Die Freitagspredigt der Muslime behandelt sowohl religiöse, als auch gesellschaftliche Themen. Jede Woche liefert IslamiQ einen Überblick.

In der Freitagspredigt der Islamischen Gemeinschaft Millî Görüş (IGMG) geht es um das Leben mit dem Koran. Der Koran sei als Rechtleitung und Ermahnung für die Menschen herabgesandt worden und rufe zum Guten auf, während er vor Schädlichem warne. Wer ihn mit aufrichtigem Herzen lese, dessen Herz werde geheilt und gestärkt. So wie der Körper Medizin benötige, brauche auch die Seele das Licht des Korans. Er gebe dem Leben Sinn, schenke Hoffnung und erinnere an das Jenseits.
Der Koran stärke den Glauben und verbinde die Gläubigen miteinander. Wer an ihn glaube und nach ihm lebe, finde Glück im Diesseits und im Jenseits. Deshalb sei es eine der besten Taten, den Koran zu erlernen und weiterzugeben.
Besonders Kinder und Jugendliche sollten an den Koran herangeführt werden, da dies eine zentrale Verantwortung der Eltern sei. Auch nach dem Ramadan solle die Verbindung zum Koran bestehen bleiben, indem man ihn liest, versteht und im Alltag danach handelt.
In der Freitagspredigt der Türkisch-Islamische Union der Anstalt für Religion (DITIB) geht es um die Gabe des Wassers und die Verantwortung des Menschen im Umgang mit dieser Gabe. Allah erinnere im Koran daran, dass die Gaben des Lebens zahlreich seien, der Mensch sie jedoch oft als selbstverständlich betrachte. Wasser sei eine der wichtigsten Gaben, da es die Quelle allen Lebens sei und durch den Regen Pflanzen, Tiere und Menschen versorgt würden.
Zugleich habe Allah dem Wasser eine reinigende Eigenschaft gegeben, durch die Menschen sowohl im Alltag als auch für religiöse Handlungen wie die rituelle Waschung Reinheit erlangen könnten. Doch diese große Gabe sei zugleich eine Prüfung, da Wasser leicht verschwendet werden könne.
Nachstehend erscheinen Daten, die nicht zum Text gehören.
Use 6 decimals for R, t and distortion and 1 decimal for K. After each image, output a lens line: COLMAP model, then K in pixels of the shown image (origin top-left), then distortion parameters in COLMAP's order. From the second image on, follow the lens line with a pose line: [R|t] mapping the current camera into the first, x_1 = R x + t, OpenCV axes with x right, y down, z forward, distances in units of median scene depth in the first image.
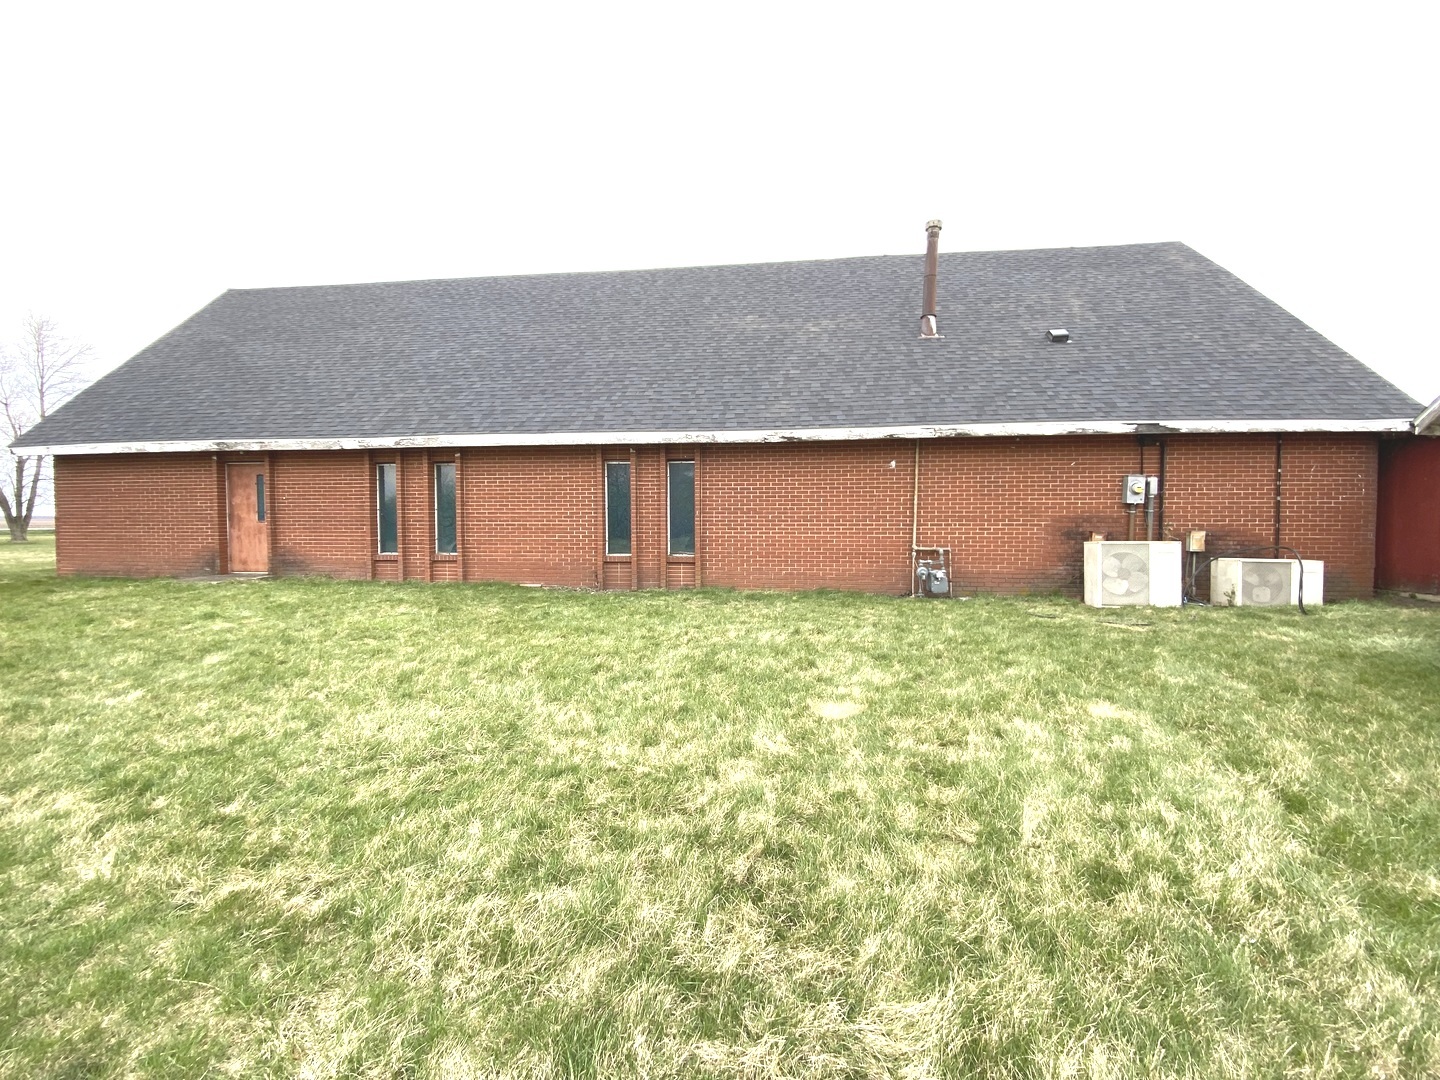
lens RADIAL K [[584.9, 0, 704.7], [0, 584.9, 521.5], [0, 0, 1]] dist [0.019354, -0.018127]
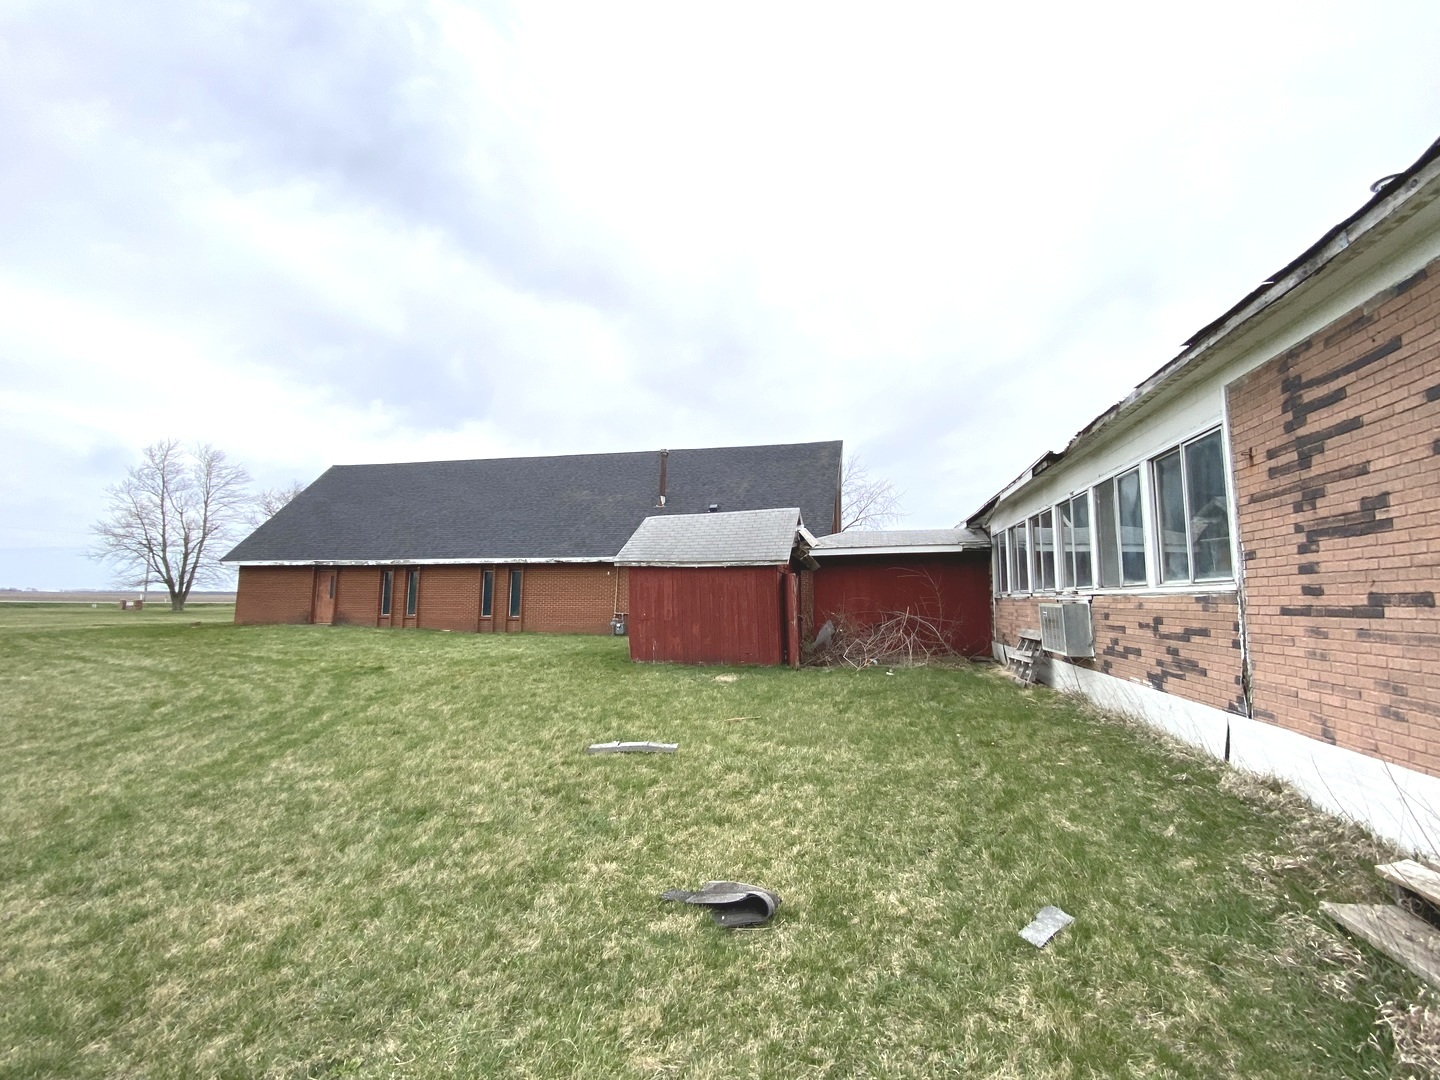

Die Predigt erinnere daran, dass der Prophet zur Sparsamkeit selbst beim Wudu aufgerufen habe. Daraus werde deutlich, dass Wasser bewusst und verantwortungsvoll genutzt werden solle – aus Dankbarkeit gegenüber Allah und aus Verantwortung gegenüber der Schöpfung.
In der Freitagspredigt des Verbands der islamischen Kulturzentren (VIKZ) geht es um den Hadsch und Umra. Der Hadsch sei eine der fünf grundlegenden Pflichten im Islam und für Muslime verpflichtend, die körperliche, zeitliche und finanzielle in der Lage sein. Wer diese Möglichkeit habe und den Hadsch dennoch nicht vollziehe, dem bleibe diese Pflicht bestehen.
Der Hadsch sei eine große gottesdienstliche Handlung, die sowohl den Einsatz des Vermögens als auch des Körpers erfordere und dem Gläubigen zur Reinigung von Sünden verhelfen könne.
Zugleich werde darauf hingewiesen, dass viele Muslime aufgrund äußerer Umstände den Hadsch nicht immer verwirklichen könnten. Für sie sei die Umra eine wichtige Möglichkeit, die heiligen Stätten zu besuchen. Sie gelte als bedeutende Sunna und werde auch als „kleiner Hadsch“ bezeichnet. Sowohl Hadsch als auch Umra führten die Gläubigen nach Mekka und Medina, besondere Orte des Gebets, der Barmherzigkeit und der spirituellen Erneuerung.
Jeden Freitag blickt die IslamiQ-Redaktion auf die Freitagspredigten der muslimischen Religionsgemeinschaften in Deutschland und gibt einen Überblick.